▶ To-do item:
Pull out the lines of the entries below from the first line through the line containing "Bengaluru, India [April", and reproduce them without any change.

▶ Records supplied:
╔══

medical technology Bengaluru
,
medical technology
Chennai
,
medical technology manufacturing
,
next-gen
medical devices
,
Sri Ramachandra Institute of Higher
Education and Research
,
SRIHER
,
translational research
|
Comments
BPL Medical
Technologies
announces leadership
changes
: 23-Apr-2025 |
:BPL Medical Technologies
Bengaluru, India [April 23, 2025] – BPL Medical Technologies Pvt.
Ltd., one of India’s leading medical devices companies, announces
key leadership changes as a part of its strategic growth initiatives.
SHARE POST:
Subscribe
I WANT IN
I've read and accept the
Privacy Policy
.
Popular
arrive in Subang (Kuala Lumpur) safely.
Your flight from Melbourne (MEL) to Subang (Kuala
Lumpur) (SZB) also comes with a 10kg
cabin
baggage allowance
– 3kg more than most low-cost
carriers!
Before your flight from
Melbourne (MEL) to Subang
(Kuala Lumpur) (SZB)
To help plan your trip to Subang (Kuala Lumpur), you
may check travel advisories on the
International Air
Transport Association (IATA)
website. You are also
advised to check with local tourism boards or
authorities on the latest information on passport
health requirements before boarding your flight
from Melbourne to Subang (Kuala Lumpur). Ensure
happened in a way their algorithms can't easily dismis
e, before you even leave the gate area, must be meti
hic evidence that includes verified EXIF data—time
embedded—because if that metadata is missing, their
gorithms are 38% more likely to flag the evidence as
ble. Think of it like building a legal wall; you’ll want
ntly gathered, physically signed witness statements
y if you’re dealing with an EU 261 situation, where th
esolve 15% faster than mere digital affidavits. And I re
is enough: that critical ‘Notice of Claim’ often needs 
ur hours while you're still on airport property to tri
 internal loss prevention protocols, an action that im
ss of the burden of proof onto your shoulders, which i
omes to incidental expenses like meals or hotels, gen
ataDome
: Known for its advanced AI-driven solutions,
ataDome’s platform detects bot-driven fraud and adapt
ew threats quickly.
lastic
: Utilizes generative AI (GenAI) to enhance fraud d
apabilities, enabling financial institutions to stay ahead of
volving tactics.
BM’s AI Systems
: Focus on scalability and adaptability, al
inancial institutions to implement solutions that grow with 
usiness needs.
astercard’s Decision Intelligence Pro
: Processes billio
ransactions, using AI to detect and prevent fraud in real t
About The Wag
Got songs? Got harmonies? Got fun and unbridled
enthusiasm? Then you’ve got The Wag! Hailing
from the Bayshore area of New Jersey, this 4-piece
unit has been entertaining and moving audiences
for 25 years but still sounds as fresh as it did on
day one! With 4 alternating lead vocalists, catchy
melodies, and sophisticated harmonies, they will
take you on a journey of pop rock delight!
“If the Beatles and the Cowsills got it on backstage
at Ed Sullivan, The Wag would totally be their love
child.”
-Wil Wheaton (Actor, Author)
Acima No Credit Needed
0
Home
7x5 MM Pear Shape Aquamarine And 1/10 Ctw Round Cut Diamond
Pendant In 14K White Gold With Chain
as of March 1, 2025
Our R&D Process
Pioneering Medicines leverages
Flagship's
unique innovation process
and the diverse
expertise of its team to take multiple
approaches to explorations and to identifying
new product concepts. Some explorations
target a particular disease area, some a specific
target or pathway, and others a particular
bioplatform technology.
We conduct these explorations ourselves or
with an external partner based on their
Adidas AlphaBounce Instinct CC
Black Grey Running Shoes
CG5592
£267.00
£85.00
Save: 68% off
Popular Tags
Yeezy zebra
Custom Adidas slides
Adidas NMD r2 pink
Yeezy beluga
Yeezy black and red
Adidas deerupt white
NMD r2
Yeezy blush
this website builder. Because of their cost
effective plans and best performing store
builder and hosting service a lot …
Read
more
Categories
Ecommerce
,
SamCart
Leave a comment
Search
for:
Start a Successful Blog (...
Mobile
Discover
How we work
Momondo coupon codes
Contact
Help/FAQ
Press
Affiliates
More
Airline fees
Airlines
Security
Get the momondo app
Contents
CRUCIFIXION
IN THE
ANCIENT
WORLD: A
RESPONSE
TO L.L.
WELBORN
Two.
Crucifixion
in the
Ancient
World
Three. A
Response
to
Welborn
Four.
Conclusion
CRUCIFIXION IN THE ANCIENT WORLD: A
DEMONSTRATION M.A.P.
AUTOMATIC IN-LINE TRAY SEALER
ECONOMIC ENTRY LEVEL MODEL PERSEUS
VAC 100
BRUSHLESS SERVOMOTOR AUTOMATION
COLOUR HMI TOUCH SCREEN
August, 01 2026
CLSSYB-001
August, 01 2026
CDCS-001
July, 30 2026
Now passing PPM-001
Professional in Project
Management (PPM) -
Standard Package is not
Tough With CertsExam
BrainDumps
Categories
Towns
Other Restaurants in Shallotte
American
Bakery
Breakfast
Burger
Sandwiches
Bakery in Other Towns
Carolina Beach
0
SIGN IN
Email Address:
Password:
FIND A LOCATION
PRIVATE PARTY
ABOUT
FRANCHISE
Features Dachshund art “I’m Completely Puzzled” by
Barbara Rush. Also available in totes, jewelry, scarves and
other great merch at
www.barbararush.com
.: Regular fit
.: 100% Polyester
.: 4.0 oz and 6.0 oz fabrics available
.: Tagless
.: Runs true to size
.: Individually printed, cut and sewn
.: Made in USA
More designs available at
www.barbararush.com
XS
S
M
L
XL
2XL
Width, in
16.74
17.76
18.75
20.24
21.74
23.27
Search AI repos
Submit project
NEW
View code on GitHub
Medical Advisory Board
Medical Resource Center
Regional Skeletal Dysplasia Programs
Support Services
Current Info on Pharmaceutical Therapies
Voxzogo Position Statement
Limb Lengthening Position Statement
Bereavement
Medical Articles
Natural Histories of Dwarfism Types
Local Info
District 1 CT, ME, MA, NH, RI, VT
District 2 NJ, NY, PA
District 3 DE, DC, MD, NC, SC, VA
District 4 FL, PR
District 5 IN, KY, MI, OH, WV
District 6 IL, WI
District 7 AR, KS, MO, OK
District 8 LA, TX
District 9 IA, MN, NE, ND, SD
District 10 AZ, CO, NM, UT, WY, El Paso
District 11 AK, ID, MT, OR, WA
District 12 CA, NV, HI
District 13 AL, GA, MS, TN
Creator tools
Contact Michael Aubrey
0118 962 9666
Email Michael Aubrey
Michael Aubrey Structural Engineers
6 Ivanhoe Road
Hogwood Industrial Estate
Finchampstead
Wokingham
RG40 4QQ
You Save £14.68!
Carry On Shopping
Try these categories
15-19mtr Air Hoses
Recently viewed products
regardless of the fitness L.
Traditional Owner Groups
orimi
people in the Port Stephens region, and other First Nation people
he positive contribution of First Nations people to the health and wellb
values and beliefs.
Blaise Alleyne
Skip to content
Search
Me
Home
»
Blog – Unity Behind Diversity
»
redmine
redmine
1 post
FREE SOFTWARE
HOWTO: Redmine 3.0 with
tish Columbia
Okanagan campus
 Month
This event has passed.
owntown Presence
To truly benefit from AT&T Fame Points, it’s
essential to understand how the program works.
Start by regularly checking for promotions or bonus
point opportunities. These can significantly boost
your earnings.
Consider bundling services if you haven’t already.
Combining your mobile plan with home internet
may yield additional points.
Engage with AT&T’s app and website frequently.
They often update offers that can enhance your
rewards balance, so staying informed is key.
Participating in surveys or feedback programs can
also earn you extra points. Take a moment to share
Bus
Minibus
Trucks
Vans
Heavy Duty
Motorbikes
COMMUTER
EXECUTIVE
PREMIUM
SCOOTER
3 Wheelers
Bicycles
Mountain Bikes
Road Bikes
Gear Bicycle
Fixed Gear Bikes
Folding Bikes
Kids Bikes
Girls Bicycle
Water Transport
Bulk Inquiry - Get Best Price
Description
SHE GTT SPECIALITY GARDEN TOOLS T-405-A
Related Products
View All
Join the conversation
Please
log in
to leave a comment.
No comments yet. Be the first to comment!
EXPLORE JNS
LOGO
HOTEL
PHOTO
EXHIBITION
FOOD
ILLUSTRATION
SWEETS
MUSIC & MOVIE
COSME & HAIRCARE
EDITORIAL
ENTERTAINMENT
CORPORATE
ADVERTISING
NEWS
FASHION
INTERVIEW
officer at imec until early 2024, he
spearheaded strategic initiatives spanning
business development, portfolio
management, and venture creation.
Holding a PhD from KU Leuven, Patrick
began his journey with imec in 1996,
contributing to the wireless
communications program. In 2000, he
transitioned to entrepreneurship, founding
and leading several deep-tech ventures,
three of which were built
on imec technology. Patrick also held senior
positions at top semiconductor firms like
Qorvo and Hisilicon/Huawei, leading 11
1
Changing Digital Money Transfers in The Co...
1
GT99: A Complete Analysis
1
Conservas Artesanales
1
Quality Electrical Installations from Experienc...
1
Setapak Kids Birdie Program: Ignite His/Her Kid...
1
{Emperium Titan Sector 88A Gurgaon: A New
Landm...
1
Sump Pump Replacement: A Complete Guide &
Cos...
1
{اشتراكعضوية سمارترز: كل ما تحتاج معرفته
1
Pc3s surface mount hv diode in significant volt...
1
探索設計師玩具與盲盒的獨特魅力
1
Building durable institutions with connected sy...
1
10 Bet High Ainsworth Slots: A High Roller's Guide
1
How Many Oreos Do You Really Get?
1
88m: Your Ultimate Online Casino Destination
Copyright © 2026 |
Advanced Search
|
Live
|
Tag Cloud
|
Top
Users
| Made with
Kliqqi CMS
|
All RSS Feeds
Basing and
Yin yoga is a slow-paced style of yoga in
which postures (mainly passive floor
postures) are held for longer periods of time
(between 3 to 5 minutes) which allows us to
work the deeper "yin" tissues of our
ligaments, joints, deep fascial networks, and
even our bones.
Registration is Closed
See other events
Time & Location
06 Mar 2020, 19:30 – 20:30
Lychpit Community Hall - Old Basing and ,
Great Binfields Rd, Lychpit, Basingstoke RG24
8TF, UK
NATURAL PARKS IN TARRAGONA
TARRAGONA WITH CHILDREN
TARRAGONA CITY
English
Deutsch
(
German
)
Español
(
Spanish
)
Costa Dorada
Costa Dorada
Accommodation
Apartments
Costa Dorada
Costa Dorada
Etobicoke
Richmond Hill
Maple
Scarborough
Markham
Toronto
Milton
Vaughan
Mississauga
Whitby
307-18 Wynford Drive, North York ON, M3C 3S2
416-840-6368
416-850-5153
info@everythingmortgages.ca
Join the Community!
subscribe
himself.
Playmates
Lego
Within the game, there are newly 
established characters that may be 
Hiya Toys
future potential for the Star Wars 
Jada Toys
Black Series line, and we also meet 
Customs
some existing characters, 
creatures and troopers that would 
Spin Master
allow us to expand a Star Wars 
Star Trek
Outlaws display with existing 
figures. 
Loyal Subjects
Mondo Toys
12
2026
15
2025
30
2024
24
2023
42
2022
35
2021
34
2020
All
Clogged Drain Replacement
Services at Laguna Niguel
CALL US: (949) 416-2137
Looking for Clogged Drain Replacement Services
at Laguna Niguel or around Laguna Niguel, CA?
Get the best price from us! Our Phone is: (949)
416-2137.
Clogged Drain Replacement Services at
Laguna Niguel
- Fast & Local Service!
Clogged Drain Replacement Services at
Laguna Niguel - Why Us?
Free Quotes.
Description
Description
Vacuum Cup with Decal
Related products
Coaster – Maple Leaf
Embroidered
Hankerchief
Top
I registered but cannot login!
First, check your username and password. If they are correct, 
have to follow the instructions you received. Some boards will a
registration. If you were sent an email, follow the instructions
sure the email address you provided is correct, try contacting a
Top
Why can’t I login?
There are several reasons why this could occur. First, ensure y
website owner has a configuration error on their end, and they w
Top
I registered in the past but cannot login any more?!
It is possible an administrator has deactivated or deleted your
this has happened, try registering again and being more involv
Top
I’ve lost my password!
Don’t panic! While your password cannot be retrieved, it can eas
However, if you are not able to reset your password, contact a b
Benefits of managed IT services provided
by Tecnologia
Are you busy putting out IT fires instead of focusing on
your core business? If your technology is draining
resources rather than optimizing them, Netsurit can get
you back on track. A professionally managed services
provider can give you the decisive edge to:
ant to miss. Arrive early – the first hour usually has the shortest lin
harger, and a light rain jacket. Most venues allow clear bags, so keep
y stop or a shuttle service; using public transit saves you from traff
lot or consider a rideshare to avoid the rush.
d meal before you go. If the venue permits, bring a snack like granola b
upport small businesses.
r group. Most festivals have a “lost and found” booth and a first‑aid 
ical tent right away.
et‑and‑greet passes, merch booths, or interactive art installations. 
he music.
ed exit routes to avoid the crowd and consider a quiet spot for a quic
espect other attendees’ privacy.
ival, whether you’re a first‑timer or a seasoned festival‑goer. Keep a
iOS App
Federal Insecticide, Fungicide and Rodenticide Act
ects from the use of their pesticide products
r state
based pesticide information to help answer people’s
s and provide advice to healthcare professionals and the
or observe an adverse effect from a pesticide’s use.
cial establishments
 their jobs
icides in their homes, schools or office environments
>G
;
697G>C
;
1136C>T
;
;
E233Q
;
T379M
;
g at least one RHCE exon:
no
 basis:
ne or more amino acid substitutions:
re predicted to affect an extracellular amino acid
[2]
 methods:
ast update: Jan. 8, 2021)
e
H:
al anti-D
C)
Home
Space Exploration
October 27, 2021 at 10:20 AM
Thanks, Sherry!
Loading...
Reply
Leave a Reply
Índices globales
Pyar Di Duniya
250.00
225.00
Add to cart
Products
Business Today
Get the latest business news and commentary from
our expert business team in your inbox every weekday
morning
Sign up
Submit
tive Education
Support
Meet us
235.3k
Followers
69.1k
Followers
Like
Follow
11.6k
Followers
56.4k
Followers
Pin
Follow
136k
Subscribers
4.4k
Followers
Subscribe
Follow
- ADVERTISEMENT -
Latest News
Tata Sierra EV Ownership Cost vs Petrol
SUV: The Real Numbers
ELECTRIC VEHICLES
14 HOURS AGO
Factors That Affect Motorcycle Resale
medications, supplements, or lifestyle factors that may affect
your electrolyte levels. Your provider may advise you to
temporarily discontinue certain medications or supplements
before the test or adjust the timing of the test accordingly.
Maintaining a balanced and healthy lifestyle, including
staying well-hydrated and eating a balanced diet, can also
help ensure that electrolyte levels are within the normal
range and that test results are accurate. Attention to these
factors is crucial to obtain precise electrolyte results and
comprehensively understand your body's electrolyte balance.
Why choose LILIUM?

╚══

▶ Response:
medical technology Bengaluru
,
medical technology
Chennai
,
medical technology manufacturing
,
next-gen
medical devices
,
Sri Ramachandra Institute of Higher
Education and Research
,
SRIHER
,
translational research
|
Comments
BPL Medical
Technologies
announces leadership
changes
: 23-Apr-2025 |
:BPL Medical Technologies
Bengaluru, India [April 23, 2025] – BPL Medical Technologies Pvt.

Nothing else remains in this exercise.